All the agents used for fluid resuscitation significantly affected coagulation. We measured a restriction of laboratory parameters, clot development and clot firmness, particularly in HES- and GP-treated animals. Hemoglobin content dropped in all groups but showed a more pronounced decline in colloid-treated pigs. This effect was not maintained over the four-hour monitoring period.
HES, GP, and BEL sufficiently stabilized the macrocirculation, but significantly affected coagulation. These effects were most pronounced after colloid and particularly HES administration. Despite suitability for rapid hemodynamic stabilization, colloids have to be chosen with caution, because their molecular properties may affect coagulation directly and as a consequence of pronounced hemodilution. Our comparison of porcine and human coagulation showed increased coagulation activity in pig blood.
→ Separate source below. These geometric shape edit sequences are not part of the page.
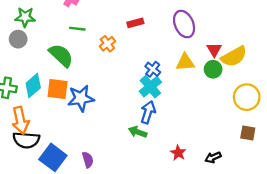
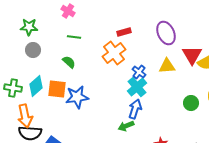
gray circle: (18, 39) -> (33, 50), moved
orange cross: (107, 44) -> (114, 53), moved, size x1.6
red triangle: (214, 50) -> (192, 55), size x1.5
green semicircle: (61, 55) -> (69, 62), moved, size x0.6
green circle: (213, 69) -> (191, 103), moved
green arrow: (138, 132) -> (126, 126), turned -42

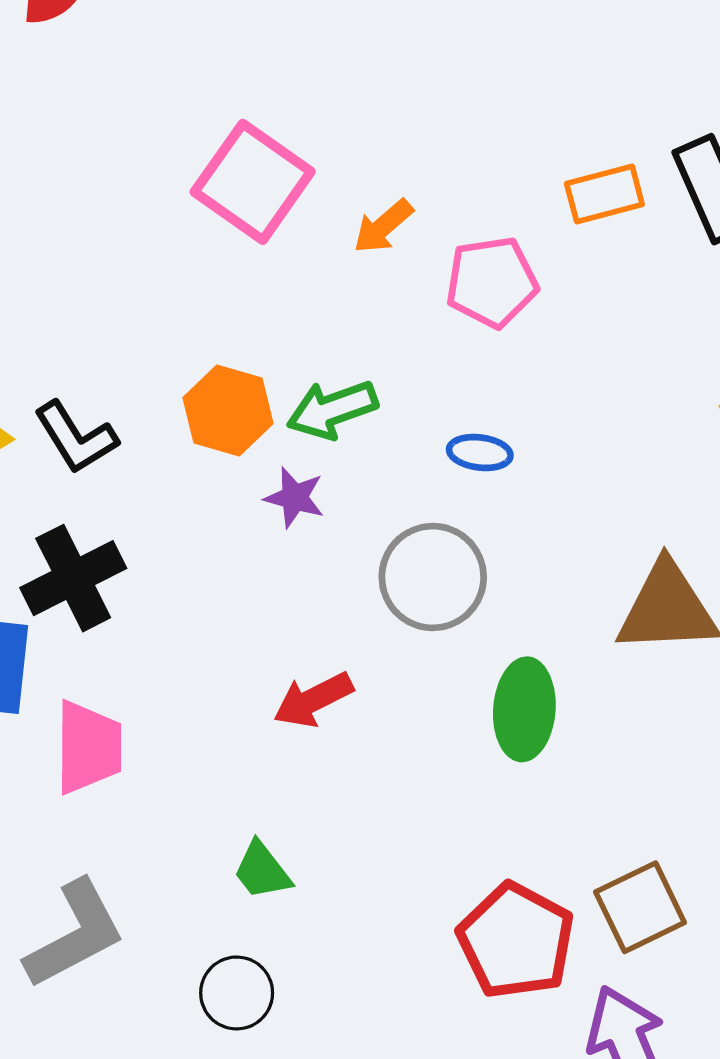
快速有效地治疗失血性休克是临床前创伤护理的最重要任务之一,例如在战斗伤员救治中,以避免严重的终末器官损伤或死亡。在无法立即获得血液制品的情况下,替代液体复苏方案是维持足够循环和恢复足够的终末器官氧供的唯一可能性。然而,单纯的液体选择可能会通过干扰凝血途径而影响出血程度。本研究使用猪失血性休克模型,研究常用的液体复苏剂羟乙基淀粉(HES)、明胶-聚琥珀酸酯(GP)和平衡电解质溶液(BES)对凝血的影响。
经国家和机构动物护理委员会批准,通过抽取动脉血在24只麻醉猪中诱导危及生命的失血性休克。用HES、GP或BES(每组8只)进行等容液体复苏以补偿失血。在4小时内,分析血流动力学、实验室参数和旋转血栓弹力图衍生的凝血指标。作为次要终点,将猪的指标与人血进行比较。
所有用于液体复苏的药物均显著影响凝血。我们检测到实验室参数、血凝块形成和血凝块硬度受到限制,尤其是在接受HES和GP治疗的动物中。所有组的血红蛋白含量均下降,但胶体治疗组猪的下降更为明显。在4小时的监测期内,这种影响并未持续。
HES、GP和BES能充分稳定大循环,但显著影响凝血。这些影响在给予胶体尤其是HES后最为明显。尽管胶体适合快速血流动力学稳定,但必须谨慎选择,因为它们的分子特性可能直接影响凝血,并因明显的血液稀释而产生影响。我们对猪和人凝血的比较显示猪血中的凝血活性增加。